• [DESCRIPTION OF THE TASK]
From the entries below, copy every line that has the word "Required".

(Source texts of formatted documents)
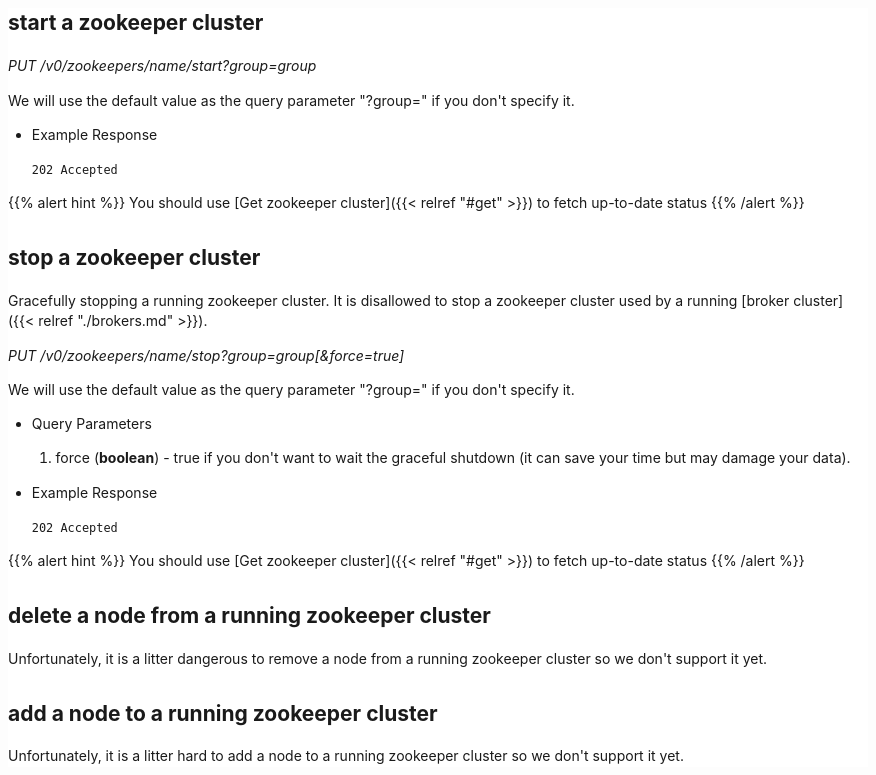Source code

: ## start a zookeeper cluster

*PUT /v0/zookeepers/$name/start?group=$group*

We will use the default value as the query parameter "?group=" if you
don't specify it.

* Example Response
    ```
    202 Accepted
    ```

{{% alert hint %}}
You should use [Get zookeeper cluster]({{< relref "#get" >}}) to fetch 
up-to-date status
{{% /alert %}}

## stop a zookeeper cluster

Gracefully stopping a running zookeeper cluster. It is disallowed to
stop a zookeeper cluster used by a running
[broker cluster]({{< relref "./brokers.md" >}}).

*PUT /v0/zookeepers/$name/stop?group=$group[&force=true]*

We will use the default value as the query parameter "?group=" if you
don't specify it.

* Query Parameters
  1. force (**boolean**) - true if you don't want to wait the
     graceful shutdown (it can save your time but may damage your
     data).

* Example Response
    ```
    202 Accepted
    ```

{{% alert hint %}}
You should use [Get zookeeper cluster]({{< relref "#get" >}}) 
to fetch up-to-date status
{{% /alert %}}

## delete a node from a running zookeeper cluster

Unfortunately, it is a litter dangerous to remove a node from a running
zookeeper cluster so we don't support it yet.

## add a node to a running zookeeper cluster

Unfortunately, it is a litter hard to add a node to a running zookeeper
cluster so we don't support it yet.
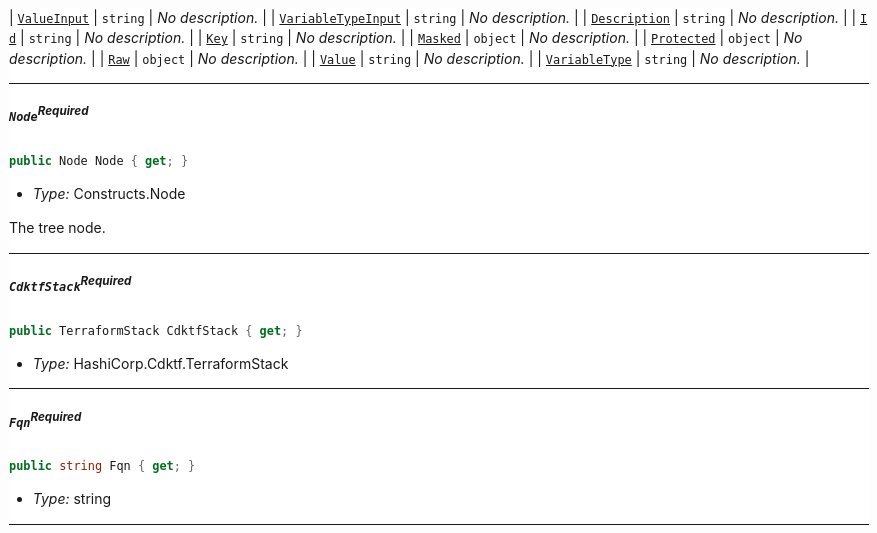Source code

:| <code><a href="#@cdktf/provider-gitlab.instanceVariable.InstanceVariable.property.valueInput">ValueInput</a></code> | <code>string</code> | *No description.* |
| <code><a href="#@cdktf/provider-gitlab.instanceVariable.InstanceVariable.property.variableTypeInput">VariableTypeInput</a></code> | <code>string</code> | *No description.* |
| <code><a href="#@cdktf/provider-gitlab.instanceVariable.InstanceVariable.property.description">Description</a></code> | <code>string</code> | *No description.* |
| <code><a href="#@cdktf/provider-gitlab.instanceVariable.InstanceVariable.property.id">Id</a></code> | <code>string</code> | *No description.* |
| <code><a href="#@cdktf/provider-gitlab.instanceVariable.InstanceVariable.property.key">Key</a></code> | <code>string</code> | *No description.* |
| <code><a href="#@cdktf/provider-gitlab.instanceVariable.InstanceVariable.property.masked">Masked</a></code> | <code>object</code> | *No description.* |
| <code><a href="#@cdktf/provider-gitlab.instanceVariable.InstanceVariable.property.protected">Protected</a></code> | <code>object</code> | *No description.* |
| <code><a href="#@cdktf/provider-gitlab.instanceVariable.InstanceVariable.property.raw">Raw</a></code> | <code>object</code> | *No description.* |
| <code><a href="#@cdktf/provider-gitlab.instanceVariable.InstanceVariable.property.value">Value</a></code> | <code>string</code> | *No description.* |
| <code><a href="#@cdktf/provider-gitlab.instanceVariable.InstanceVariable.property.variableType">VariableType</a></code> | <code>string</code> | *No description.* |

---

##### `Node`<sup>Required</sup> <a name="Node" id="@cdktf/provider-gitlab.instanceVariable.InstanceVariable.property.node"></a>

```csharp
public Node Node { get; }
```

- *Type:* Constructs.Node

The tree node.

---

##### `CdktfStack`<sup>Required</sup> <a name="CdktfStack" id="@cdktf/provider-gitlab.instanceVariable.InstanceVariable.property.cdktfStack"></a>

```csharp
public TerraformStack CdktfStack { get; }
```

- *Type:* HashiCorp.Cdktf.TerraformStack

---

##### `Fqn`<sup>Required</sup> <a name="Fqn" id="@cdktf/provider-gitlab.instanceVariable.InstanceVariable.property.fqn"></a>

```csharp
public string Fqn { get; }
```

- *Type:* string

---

...

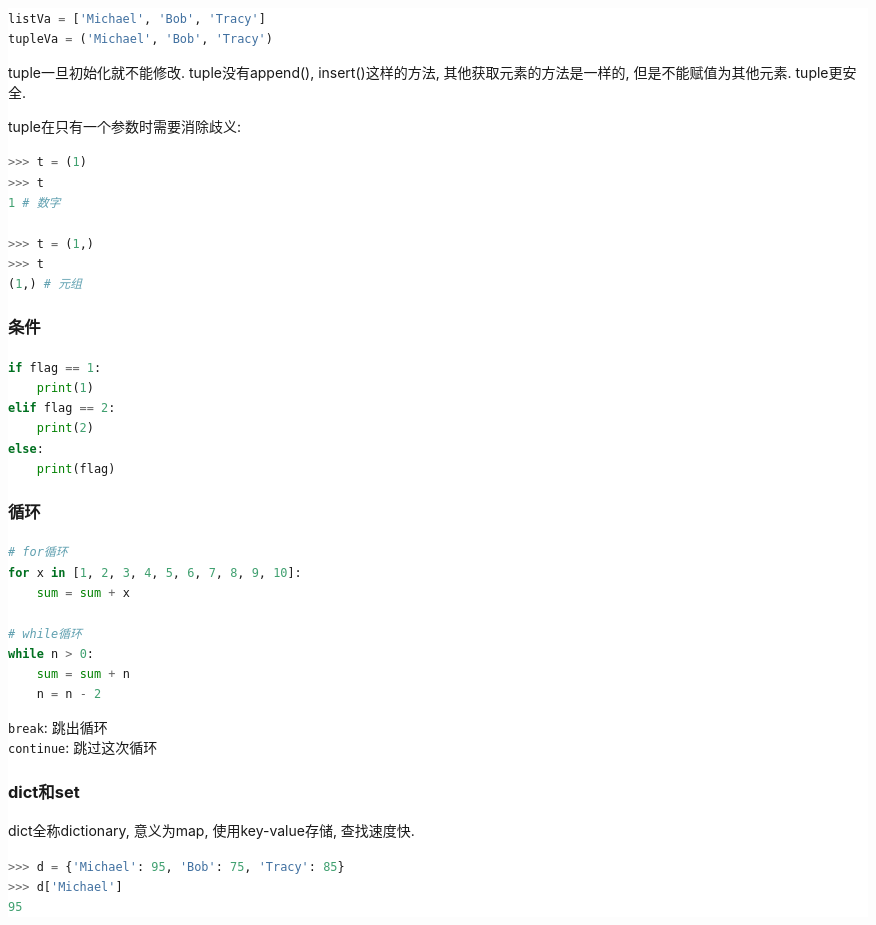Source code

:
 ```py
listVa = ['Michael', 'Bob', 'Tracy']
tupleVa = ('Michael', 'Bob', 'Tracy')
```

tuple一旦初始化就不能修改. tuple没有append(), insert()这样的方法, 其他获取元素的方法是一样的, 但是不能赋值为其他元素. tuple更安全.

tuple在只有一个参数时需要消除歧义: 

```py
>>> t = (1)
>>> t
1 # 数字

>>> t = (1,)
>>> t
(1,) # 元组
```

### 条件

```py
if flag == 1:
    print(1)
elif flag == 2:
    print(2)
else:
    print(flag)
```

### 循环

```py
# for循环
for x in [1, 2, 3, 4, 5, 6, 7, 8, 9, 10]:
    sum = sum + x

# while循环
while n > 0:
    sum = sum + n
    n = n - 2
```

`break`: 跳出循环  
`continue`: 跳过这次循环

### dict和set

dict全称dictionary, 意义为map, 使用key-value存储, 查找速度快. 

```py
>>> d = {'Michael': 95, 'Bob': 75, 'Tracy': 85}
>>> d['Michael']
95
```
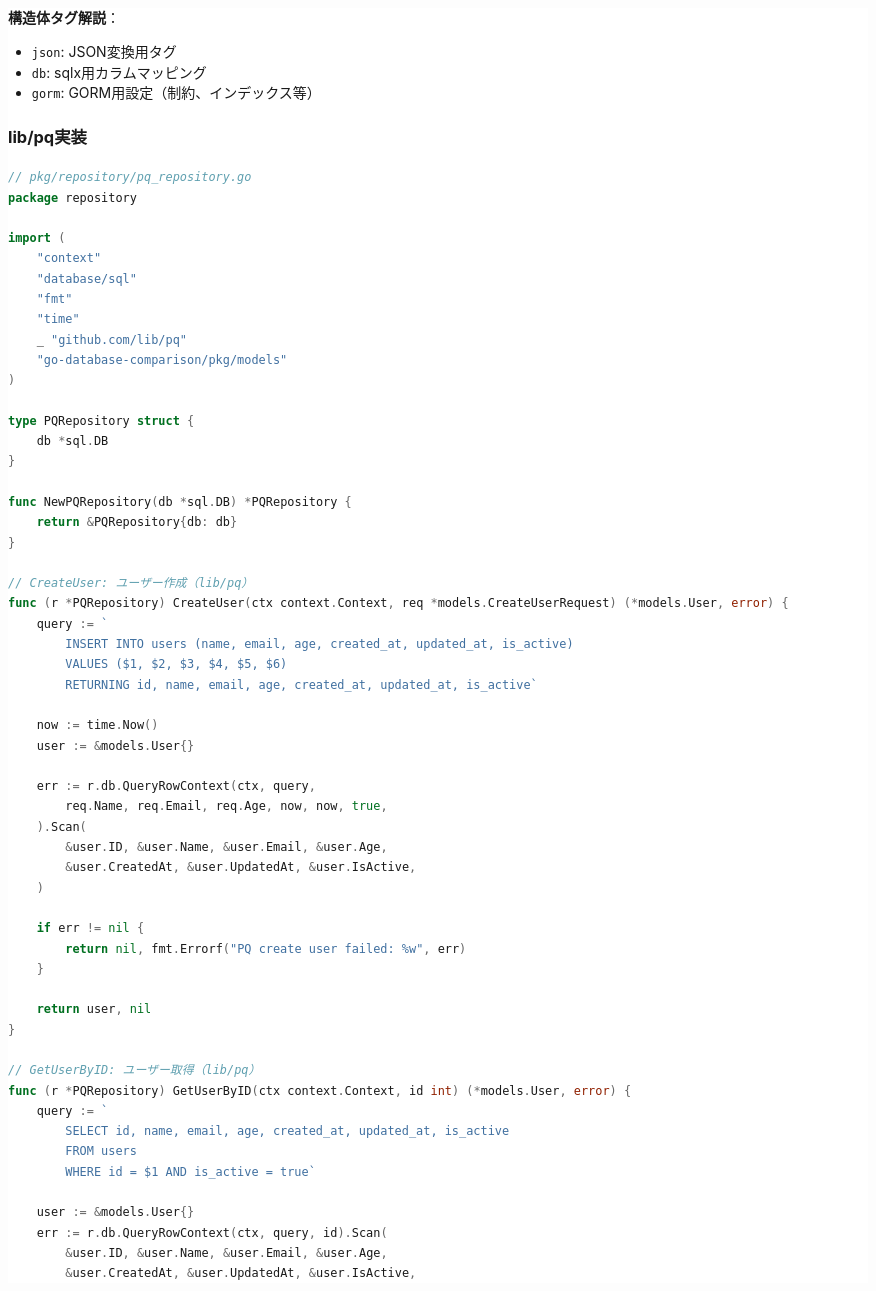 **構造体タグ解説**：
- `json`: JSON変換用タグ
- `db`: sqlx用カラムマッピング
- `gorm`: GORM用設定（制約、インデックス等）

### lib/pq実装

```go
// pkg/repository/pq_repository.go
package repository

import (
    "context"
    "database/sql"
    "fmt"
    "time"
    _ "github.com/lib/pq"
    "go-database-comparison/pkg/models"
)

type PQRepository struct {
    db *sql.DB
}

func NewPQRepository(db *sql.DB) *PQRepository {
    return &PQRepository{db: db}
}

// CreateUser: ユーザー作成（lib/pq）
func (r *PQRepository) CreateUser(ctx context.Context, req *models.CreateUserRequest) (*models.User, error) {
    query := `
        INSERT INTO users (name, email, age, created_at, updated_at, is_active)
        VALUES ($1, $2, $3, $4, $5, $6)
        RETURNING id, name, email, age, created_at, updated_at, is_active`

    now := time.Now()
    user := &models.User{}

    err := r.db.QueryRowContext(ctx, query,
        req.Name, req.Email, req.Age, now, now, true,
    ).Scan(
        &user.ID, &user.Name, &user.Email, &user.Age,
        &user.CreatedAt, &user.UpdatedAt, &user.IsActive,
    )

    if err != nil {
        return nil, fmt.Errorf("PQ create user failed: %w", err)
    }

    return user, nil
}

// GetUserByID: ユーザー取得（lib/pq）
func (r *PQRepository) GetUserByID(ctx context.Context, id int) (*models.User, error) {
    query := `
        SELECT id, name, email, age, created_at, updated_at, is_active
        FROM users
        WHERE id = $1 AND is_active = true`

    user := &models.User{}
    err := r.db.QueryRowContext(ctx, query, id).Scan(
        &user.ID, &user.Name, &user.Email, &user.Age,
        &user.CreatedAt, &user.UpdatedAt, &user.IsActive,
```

---

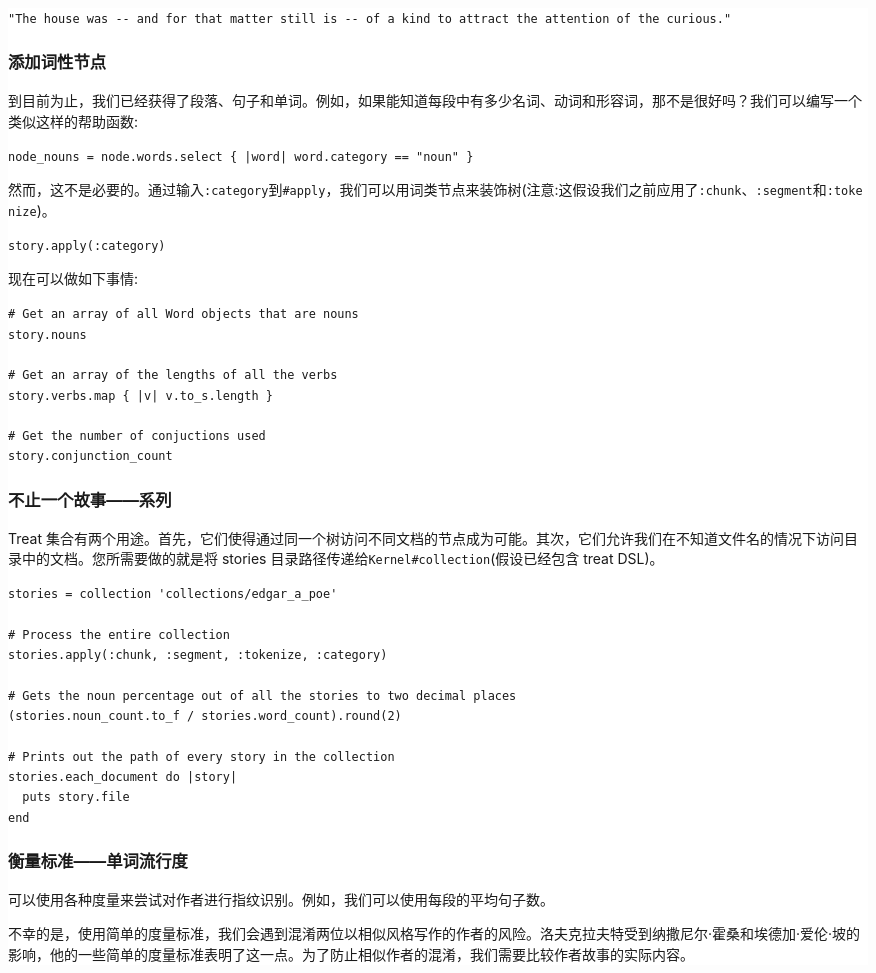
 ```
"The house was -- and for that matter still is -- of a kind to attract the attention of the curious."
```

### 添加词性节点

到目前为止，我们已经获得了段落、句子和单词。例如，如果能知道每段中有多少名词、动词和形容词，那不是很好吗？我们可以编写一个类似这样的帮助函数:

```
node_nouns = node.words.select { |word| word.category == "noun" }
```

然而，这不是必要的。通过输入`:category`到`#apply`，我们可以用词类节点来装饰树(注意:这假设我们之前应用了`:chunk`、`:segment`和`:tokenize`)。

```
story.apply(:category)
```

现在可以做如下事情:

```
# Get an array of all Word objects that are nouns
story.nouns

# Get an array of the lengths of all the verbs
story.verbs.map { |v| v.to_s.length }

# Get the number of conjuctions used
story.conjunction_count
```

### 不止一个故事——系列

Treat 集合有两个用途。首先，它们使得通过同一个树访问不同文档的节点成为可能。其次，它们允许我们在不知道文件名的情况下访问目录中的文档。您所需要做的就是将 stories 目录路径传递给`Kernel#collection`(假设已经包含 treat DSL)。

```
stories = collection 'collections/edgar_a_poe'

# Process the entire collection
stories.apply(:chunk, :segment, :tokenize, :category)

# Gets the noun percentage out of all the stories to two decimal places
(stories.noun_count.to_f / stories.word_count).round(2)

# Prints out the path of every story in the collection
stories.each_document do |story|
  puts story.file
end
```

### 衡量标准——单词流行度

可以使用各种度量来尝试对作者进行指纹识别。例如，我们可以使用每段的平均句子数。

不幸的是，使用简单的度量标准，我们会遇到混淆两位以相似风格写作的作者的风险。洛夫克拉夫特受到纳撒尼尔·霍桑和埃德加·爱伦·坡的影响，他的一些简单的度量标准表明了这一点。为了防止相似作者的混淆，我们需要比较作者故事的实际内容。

• [RESPONSE TO THE EXERCISE]
##### `Node`<sup>Required</sup> <a name="Node" id="@cdktf/provider-gitlab.instanceVariable.InstanceVariable.property.node"></a>
##### `CdktfStack`<sup>Required</sup> <a name="CdktfStack" id="@cdktf/provider-gitlab.instanceVariable.InstanceVariable.property.cdktfStack"></a>
##### `Fqn`<sup>Required</sup> <a name="Fqn" id="@cdktf/provider-gitlab.instanceVariable.InstanceVariable.property.fqn"></a>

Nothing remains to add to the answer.